One might ask, “Who doesn’t love Oliver!?”. It epitomises all that is great about musical theatre; a strong storyline, convincing, believable characters, and an excellent musical score.

Throw in a chorus of cute kids and a dog, and you’re on to a winner. Right?

Well, probably. In the sense that Oliver! is such a well crafted and much loved show that most audiences will forgive any directorial transgressions or performer shortcomings and still rapturously applaud every scene and musical number, then yes.

But, there is a but.

Oliver! can be unsatisfyingly hollow if the full weight of the story and its attendant characters is not recognised; if it is played only along a solely comedic dimension.

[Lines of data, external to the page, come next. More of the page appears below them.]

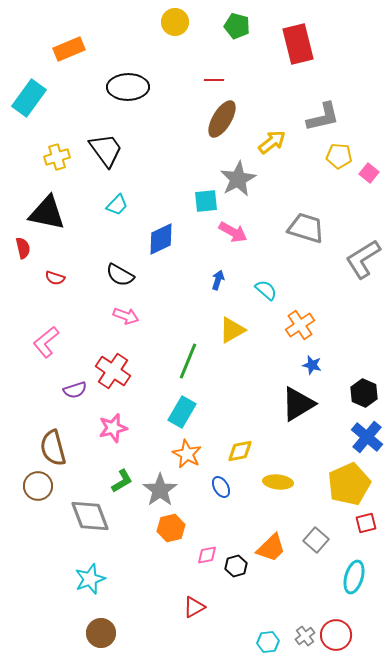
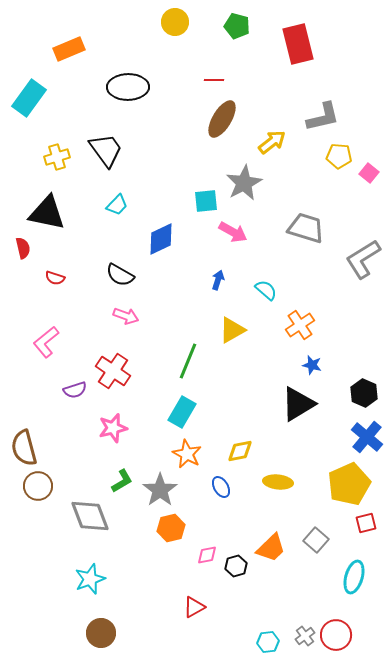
gray star at (238, 179): moved 6 px right, 4 px down
brown semicircle at (53, 448): moved 29 px left
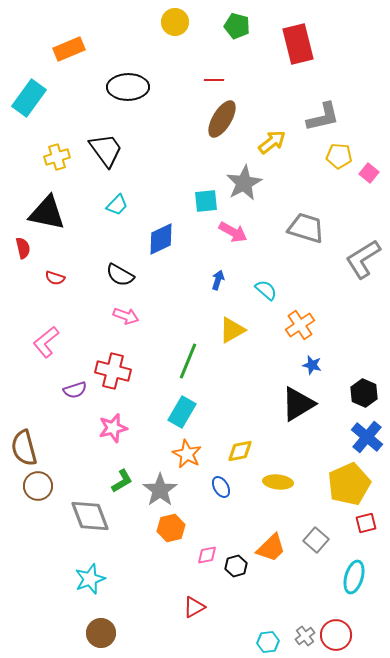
red cross at (113, 371): rotated 20 degrees counterclockwise
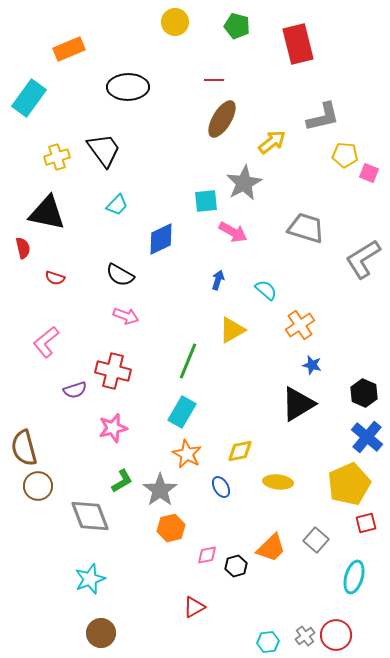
black trapezoid at (106, 150): moved 2 px left
yellow pentagon at (339, 156): moved 6 px right, 1 px up
pink square at (369, 173): rotated 18 degrees counterclockwise
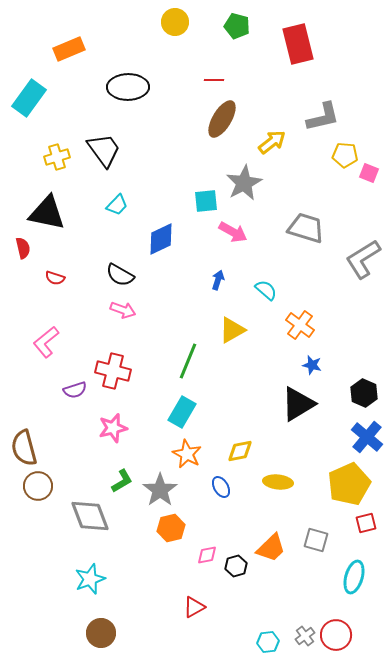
pink arrow at (126, 316): moved 3 px left, 6 px up
orange cross at (300, 325): rotated 20 degrees counterclockwise
gray square at (316, 540): rotated 25 degrees counterclockwise
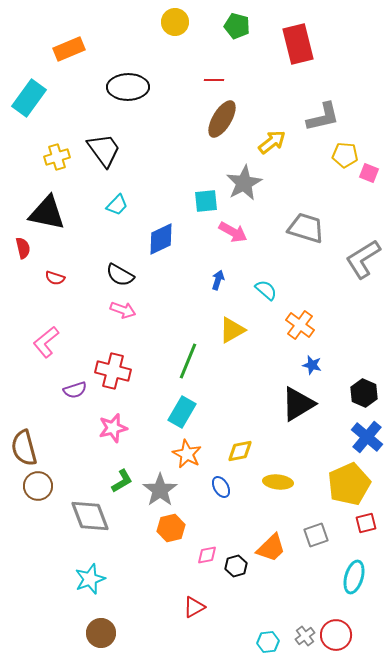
gray square at (316, 540): moved 5 px up; rotated 35 degrees counterclockwise
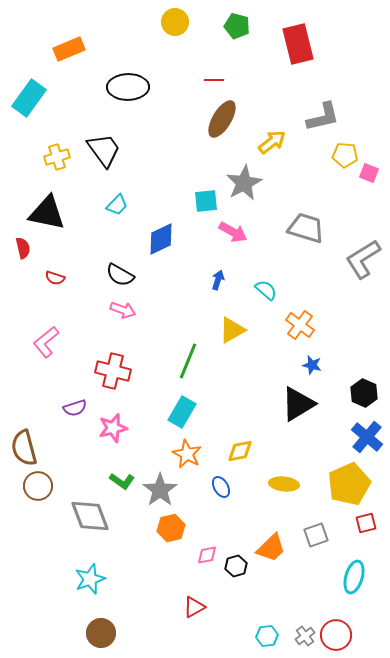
purple semicircle at (75, 390): moved 18 px down
green L-shape at (122, 481): rotated 65 degrees clockwise
yellow ellipse at (278, 482): moved 6 px right, 2 px down
cyan hexagon at (268, 642): moved 1 px left, 6 px up
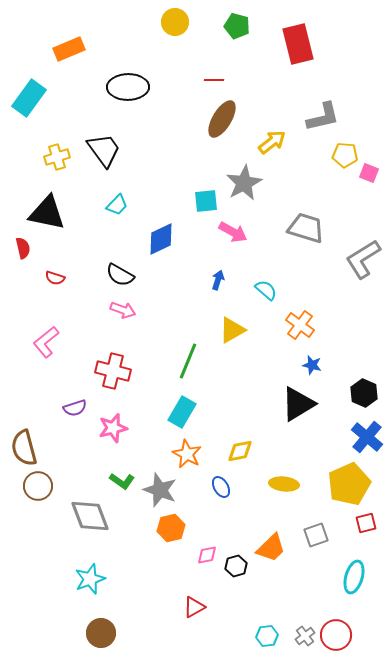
gray star at (160, 490): rotated 16 degrees counterclockwise
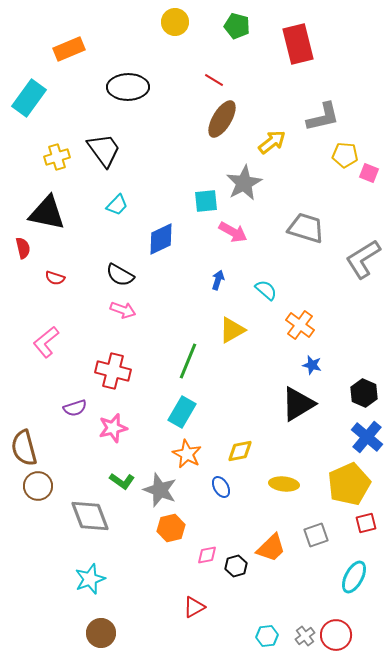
red line at (214, 80): rotated 30 degrees clockwise
cyan ellipse at (354, 577): rotated 12 degrees clockwise
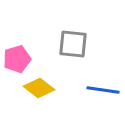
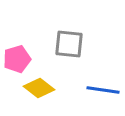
gray square: moved 4 px left
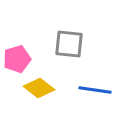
blue line: moved 8 px left
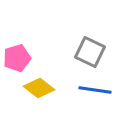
gray square: moved 21 px right, 8 px down; rotated 20 degrees clockwise
pink pentagon: moved 1 px up
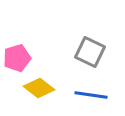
blue line: moved 4 px left, 5 px down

There is, and must be more to Oliver! than dropped aitches, skirt swooshing oom pah pah and smudgy faced urchins…and woe betide the director who thinks otherwise.

Given the demands of the piece, St Albans Operatic Society did a terrific job of conveying the complex and multidimensional storylines.

Director, Rob Milner, is clearly an astute man. He never over played the scenes where ‘hamming up’ was a clear and present danger.

His direction was simple but effective, with the company excelling in the big ensemble numbers. Simply choreographed and seamlessly executed, Consider yourself was a particular highlight.

The principal line up of seasoned artistes was gifted with some outstanding performances.

As Nancy, Emma Stratton’s pathos and poignancy was really well expressed. Clearly an accomplished actor, her vocals and her sensitive rendition of As long as he needs me, defined her characterisation.

Oliver can be a tricky role to credibly pull off, but Thomas Wilkins exploited his angelic choirboy tones fully in order to give a guileless performance.

In complete contrast, Lewis Elliott was a real sensation as Dodger. His abundant charm and confident swagger was really quite something.

As Fagin, Howard Salinger grew in confidence throughout the performance, with Reviewing the situation coming over particularly strongly, whilst Jamie Ross looked suitably thuggish and cold as murderous Bill Sykes.

Special mention too for Tucker the staffy terrier who made the most of his canine cameo role…a nice touch.